María Jimena Lennard

La Dra. María Jimena Lennard es abogada (posgrado en Derecho Tributario) de la Oficina de Oficios Judiciales de la D.N.R.P.A. El año pasado inició su participación en Panorama con un artículo donde señalaba la vigencia de la Disposición D.N. Nº 812/02, herramienta apta para calificar las inhibiciones que se presentan en los Registros (Ver su artículo). En esta nueva nota, la autora explica a la comunidad registral el entrecruzamiento de organismos que actúan en el secuestro y guarda de automotores frente a las infracciones de tránsito cometidas. 

“Las infracciones de tránsito cometidas por usuarios del parque vehicular y las consecuencias que conllevan, son un tema de debate y actualidad.

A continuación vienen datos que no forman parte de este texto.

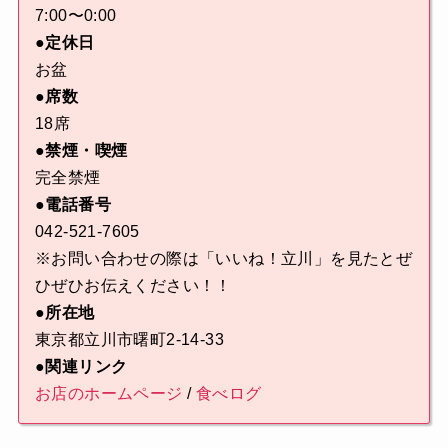
7:00〜0:00
●定休日
お盆
●席数
18席
●禁煙・喫煙
完全禁煙
●電話番号
042-521-7605
※お問い合わせの際は「いいね！立川」を見たとぜ
ひぜひお伝えください！！
●所在地
東京都立川市曙町2-14-33
●関連リンク
お店のホームページ
/
食べログ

El poder de policía sobre este asunto lo detentan las distintas jurisdicciones. Tanto el poder legislativo federal, como los poderes legislativos provinciales, tienen competencia para proceder a su reglamentación, y no como muchos piensan la DNRPA. Dicho poder de policía es amplio y puede conllevar la medida de secuestro del rodado. Es allí cuando los tribunales, que posteriormente intervienen, ofician a la DNRPA, para que la misma haga saber el lugar donde debe proceder la guarda temporal.
Lo cierto es que la Dirección Nacional no cuenta con espacios físicos en todas las jurisdicciones y el Digesto de Normas Técnico Registrales artículo 18 y subsiguientes del Título 2, Capítulo 4, Sección 1, otorga una solución, a las autoridades que se encuentren en esta situación “Cuando en el lugar donde se haga efectivo el secuestro no hubieren depósitos habilitados por la Dirección Nacional, o cuando razones de servicio así lo requieran, la autoridad que lo practicó, podrá designar depositario del automotor a la persona que detentaba su tenencia al momento del secuestro”

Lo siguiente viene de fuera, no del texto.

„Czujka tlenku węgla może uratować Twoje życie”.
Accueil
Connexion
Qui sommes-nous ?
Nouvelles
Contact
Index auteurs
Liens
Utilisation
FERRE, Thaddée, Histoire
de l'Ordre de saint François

Resulta cuestionable, la seguridad jurídica que otorga al resto de la sociedad, que el mismo infractor oficie como depositario del rodado, y en qué medida se puede dar control al cumplimiento efectivo de la orden. El articulo N° 19 suscribe que “el depositario asumirá las obligaciones y responsabilidades inherentes a ese carácter y mantendrá el automotor fuera de circulación de la vía pública, hasta tanto se disponga su rehabilitación.”
Más allá de la responsabilidad civil y penal, de quien incumpla la orden, cabe cuestionarse si las jurisdicciones están en condiciones recepcionar y registrar adecuadamente los rodados secuestrados y en todo caso a que obedece esa carencia de medios”.